→ DATA FOR ANALYSIS
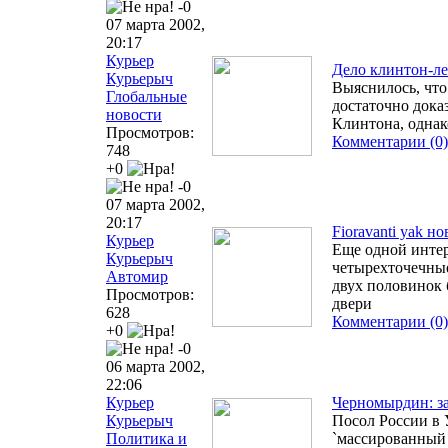
-0
07 марта 2002,
20:17
Курьер
Дело клинтон-ле
Курьерыч
Выяснилось, что
Глобальные
достаточно дока
новости
Клинтона, однак
Просмотров:
Комментарии (0)
748
+0
-0
07 марта 2002,
20:17
Fioravanti yak 
Курьер
Еще одной интер
Курьерыч
четырехточечные
Автомир
двух половинок 
Просмотров:
двери
628
Комментарии (0)
+0
-0
06 марта 2002,
22:06
Курьер
Черномырдин: з
Курьерыч
Посол России в 
Политика и
`массированный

→ HOW TO COMPLETE THIS TASK
Take the line containing "Черномырдин: з" as the first line and the last line of the data above as the final one. Write out these lines and all between them exactly.

→ TASK ANSWER
Черномырдин: з
Курьерыч
Посол России в 
Политика и
`массированный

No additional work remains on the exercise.